The site was acquired by Alfred Charles Jeffery in 1897. A Queen-street accountant, Jeffery had also been elected to the Wynnum Divisional Board in 1894 and also served on the Wynnum Shire Council from 1901-05, including a time as Chairman of the Council. Up until 1905 Jeffery appears to have been residing at ‘Kingscliff’, the residence of his employer TW Thomason of Thomason, Charter Limited.
Jeffery sold the property in February 1916 on leaving for England where he was married. It went to auction where it was described as ‘a splendid residence property with magnificent views’. The 3 rood property contained ‘Stratford Villa’ which the advertisement stated was ‘a substantial and well-built Villa Residence, containing 44 large and lofty rooms, with 5ft Hall right through, Smoke-room, Kitchen, Servant’s room, Pantry, and Bathroom, with Enamelled Bath and Wash Basin, 8ft Veranda front, side and back, 3 1000-gallon tanks, gas throughout, D. Brick Chimney, Darkroom under house.’

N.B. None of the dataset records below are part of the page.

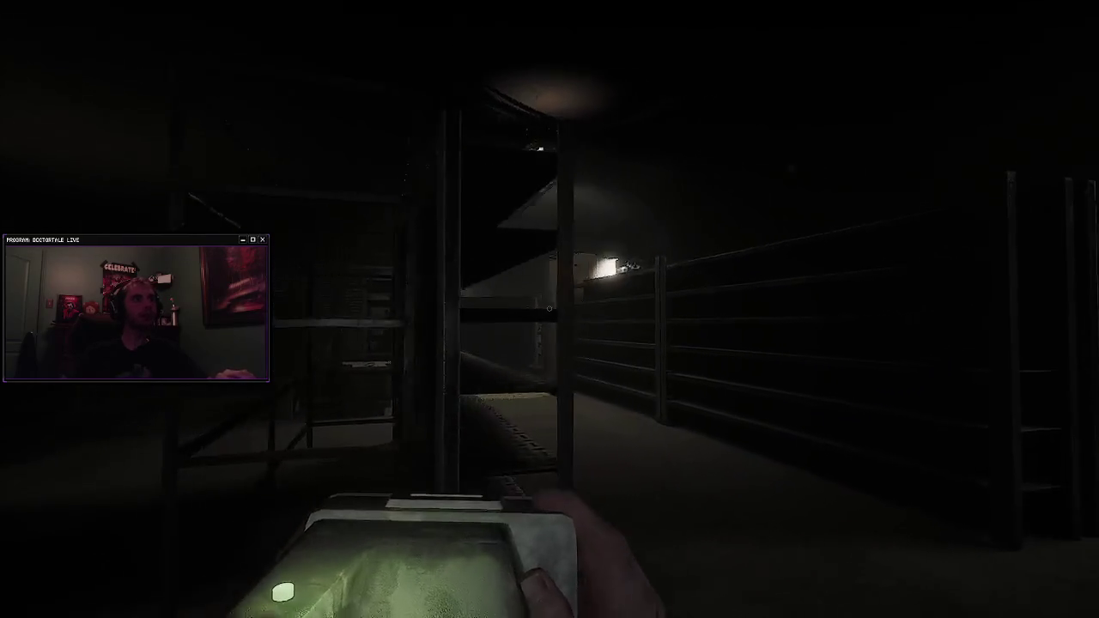
key("w")
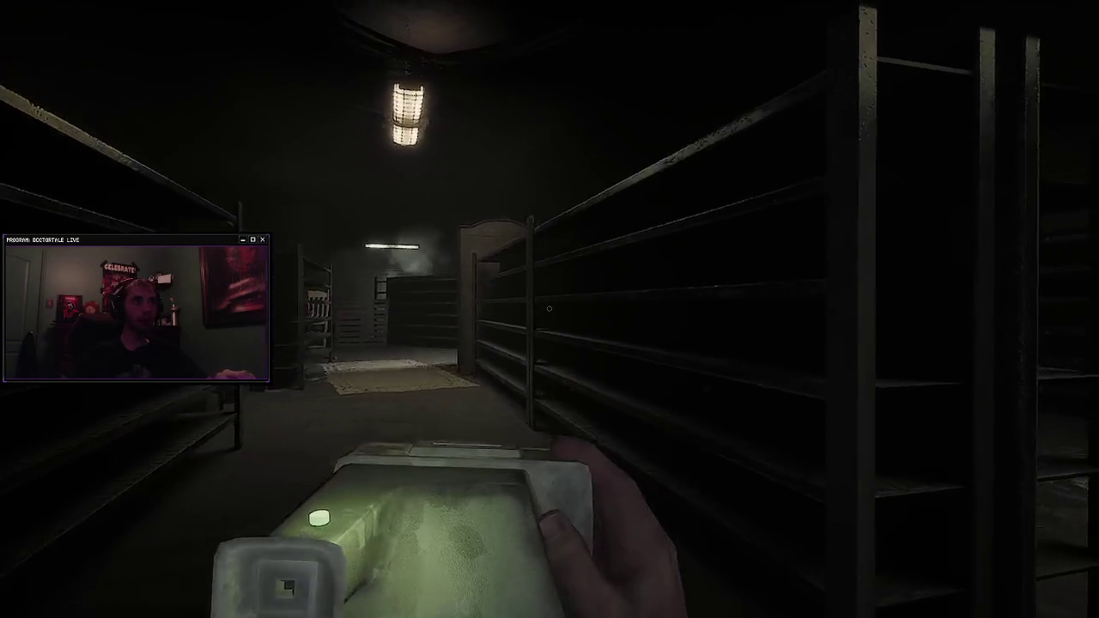
key("w")
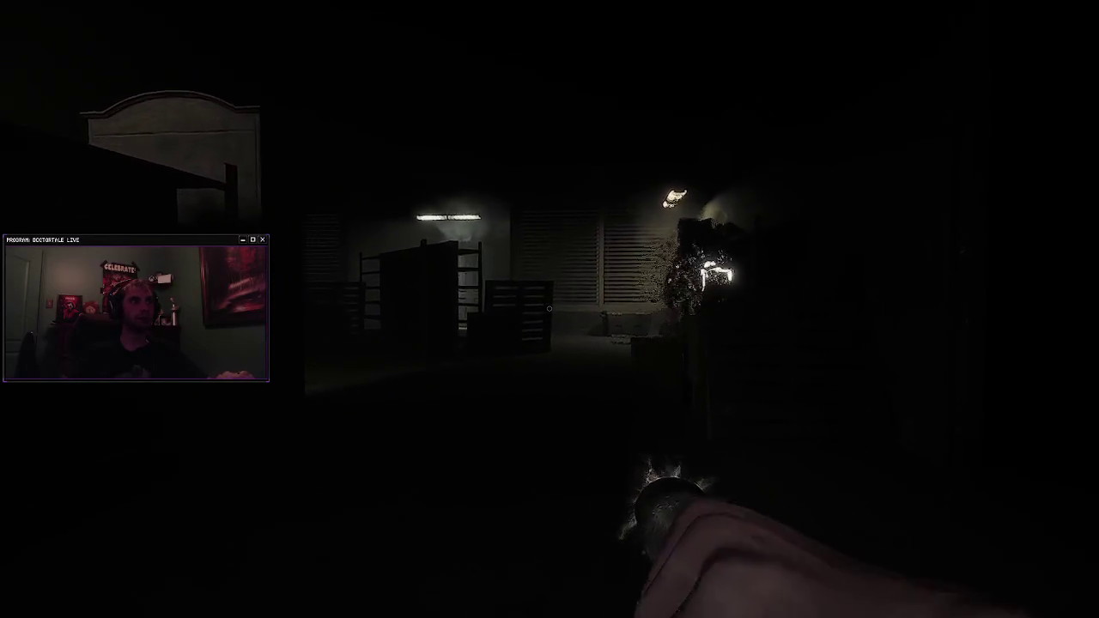
key("2")
key("w")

The residence was acquired in the name of Eliza Jane Paton, wife of William Paton. Paton, a well-known Brisbane contractor, had worked on a number of major Brisbane projects including the General Post Office.
By the time the Paton family acquired ‘Stratford Villa’, Wynnum had become a well-established locality and was on the cusp of greater development. The proclamation of Wynnum as a town in 1913 enabled the Wynnum Town Council to focus on civic improvements, including recreation reserves and bathing facilities on the Moreton Bay foreshores. A building boom in the early 1910s saw Wynnum’s growth accelerate, so that by 1920 the area featured a School of Arts, gas works (enabling the supply of public lighting and reticulated gas), theatre, bowling club, golf course, shopping precinct and several parks and churches. Heritage-listed buildings constructed in this decade include the Mount Carmel Convent (1915) and Guardian Angels primary school (1914).
The Patons resided in the house from around 1916 until the early 1940s, celebrating their golden wedding anniversary at the residence in 1931. Eliza Jane Paton retained title of the land until her death in September 1940, when the property passed to Alice Jessie Paton and Lillie May Paton. William Paton passed away in 1941. Some alterations to the house are believed to have been made during the 1940s.
When Alice Paton died in 1980 the property came into the ownership of Perry and Heather Panos, who subdivided it in 1988, selling this residence to Colin and Yvonne Dell in 1989. Architect Gregg Winkle oversaw the renovations that were done during this ownership.